Francisco Muro de Iscar.- El silencio de los corderos

Publicado 28/11/2019 8:00:59CET

MADRID, 28 Nov. (OTR/PRESS) -

Siempre me ha sorprendido el poder omnímodo y no discutido que tienen los líderes de los partidos en España. Los presidentes o secretarios generales de los partidos hacen y deshacen sin tener que dar cuentas a nadie y, en muchos casos, sin informar a nadie. Seguramente es un mal que parte también del inicio de la democracia cuando la necesidad de partidos fuertes y de liderazgos firmes facilitó que el que ganaba ostentaba todo el poder y tenía en sus manos, sobre todo, la decisión de quién iba en las listas y quién no en cualquier lugar de España. También, seguramente, hay una herencia franquista en todo esto, porque los líderes de esos años iniciales de la democracia se formaron en un régimen donde el poder era absoluto y los contrapesos del Estado de Derecho no existían. Pero, los nuevos líderes, los que nacieron en la democracia, ¿por qué siguen haciendo lo mismo? ¿Por qué esa falta de debate interno en los partidos sobre cuestiones fundamentales?

Albert Rivera se ha ido de Ciudadanos porque ejerció el poder de forma absoluta y convirtió el partido de muchos regeneracionistas en el suyo exclusivo.
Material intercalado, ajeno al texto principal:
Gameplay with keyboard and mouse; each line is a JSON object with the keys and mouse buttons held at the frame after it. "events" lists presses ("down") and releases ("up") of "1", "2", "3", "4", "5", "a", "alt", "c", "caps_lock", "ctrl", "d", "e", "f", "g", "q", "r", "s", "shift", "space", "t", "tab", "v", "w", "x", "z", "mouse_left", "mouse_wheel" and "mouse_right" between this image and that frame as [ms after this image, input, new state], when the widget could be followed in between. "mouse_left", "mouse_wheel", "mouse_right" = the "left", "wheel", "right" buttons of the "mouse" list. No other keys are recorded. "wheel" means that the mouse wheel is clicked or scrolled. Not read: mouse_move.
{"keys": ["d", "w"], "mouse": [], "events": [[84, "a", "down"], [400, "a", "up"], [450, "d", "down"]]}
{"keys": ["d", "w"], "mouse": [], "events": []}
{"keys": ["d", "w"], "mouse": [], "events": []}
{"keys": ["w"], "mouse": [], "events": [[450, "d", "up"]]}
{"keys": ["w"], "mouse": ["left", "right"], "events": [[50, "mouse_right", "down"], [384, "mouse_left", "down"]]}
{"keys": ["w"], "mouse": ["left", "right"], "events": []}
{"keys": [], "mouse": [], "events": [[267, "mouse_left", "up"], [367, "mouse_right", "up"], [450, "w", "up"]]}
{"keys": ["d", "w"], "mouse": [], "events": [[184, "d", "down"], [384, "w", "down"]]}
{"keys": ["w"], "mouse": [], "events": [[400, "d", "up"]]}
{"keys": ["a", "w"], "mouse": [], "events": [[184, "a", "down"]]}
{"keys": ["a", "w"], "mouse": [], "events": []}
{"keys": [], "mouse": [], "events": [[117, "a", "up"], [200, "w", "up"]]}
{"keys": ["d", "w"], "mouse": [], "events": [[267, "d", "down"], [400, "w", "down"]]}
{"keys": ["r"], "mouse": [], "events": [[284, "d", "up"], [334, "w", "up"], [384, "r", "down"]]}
En Podemos no se mueve una hoja sin que Pablo Iglesias lo permita y las pequeñas disidencias regionales se acaban aguando cuando el líder se pone serio o cuando se ve que el poder puede estar cerca. El comunismo ha sido siempre así: disciplinado, de liderazgos que acaban con cualquier disidencia y con el partido por encima de la libertad de los individuos. Algo parecido podríamos decir de lo que representa Santiago Abascal, que no es fascismo, pero que bebe en alguno de sus afluentes. Pero, ¿por qué el centro derecha y el centro izquierda, PSOE y PP son igual de monolíticos? ¿Por qué en sus filas está duramente castigado el desacuerdo, aunque sea sobre cuestiones menores? ¿Por qué nadie se atreve a desafiar con ideas los postulados del jefe? Los que ganan un Congreso o unas elecciones laminan a los que pierden o los obligan al exilio político e intelectual. Los que se quedan tragan con todo lo que diga el jefe hasta que viene otro. Ha pasado con Felipe González, con Zapatero y pasa con Pedro Sánchez. Ha pasado con Aznar, con Rajoy y ahora con Pablo Casado.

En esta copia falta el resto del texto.